Scanning probe and differential interference contrast imaging methods for studying adhesion-induced tension and membrane fluctuation of red blood cells
Natalia Farkas1, Hyeonggon Kang1, Fuyuki Tokumasu2, Jeeseong Hwang3 and
John A. Dagata1
1Precision Engineering Division, NIST Gaithersburg , MD 20899
2Laboratory of Malaria and Vector Research, NIAID, NIH, Bethesda, MD 20892-8132
3Optical Technology Division, NIST Gaithersburg , MD 20899
Red blood cell (RBC) membrane fluctuation mediated by cooperative relationship between its cytoskeleton and lipid bilayer plays an important role in protein dynamics that is indicative of structural-functional properties of healthy or diseased RBCs. Probing of this characteristic membrane behavior requires dynamic interrogation of RBCs under physiological conditions by high-resolution, noninvasive microscopy techniques for which RBCs are required to be immobilized on a substrate while maintaining their viability. Therefore, detailed understanding of the adhesion process and its consequence on RBC shape and dynamic membrane response is critical. In the present study, we demonstrate our ability to engineer substrates with tunable surface zeta potential (SZP) for precise control of RBC adhesion. Specifically, 10 nm gold nanoparticles are adsorbed on poly-L-lysine coated cover slips as a compliant layer to locally modify the non-specific interaction between RBC membrane and substrate. By combining scanning probe microscope (SPM) and differential interference contrast (DIC) imaging techniques we develop a quantitative measurement methodology to investigate the relationship between attachment strength, RBC morphology, cell vibration and membrane fluctuation on these charge and topographically modulated substrates. Adhesion-induced tensing of the RBC membrane on modified substrates leads to changes in cell shape and functionality as determined by SPM force-volume and DIC monitoring of membrane dynamics. The substrate preparation and measurement methods presented here provide a feasible platform to obtain structure-function relationships of viable RBCs under physiological conditions and with that allow us to investigate dynamic behavior of RBCs and their response to diseases.

> **Brief**
According to the abstract on red blood cell adhesion, what size are the gold nanoparticles placed on the poly-L-lysine coated cover slips?

> **Supplied material**
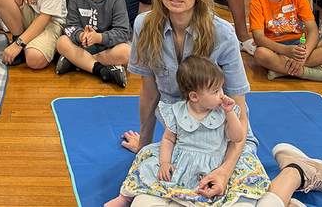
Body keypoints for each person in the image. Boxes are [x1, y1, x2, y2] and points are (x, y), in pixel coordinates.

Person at [120, 0, 322, 207]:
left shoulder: (223, 33)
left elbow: (240, 112)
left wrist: (225, 171)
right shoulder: (144, 25)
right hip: (181, 139)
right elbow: (150, 95)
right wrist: (145, 147)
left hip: (225, 139)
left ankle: (295, 172)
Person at [107, 56, 268, 207]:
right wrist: (164, 163)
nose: (222, 95)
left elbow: (238, 137)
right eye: (215, 91)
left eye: (221, 89)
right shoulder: (178, 111)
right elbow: (168, 139)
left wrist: (230, 113)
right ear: (194, 96)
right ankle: (126, 196)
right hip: (181, 161)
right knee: (146, 162)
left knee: (242, 176)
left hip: (214, 163)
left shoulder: (223, 113)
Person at [55, 0, 131, 87]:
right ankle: (101, 69)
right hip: (83, 46)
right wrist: (81, 35)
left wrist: (99, 38)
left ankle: (77, 63)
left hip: (107, 48)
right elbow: (70, 27)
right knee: (62, 42)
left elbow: (122, 33)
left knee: (127, 52)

> **Task response**
10 nm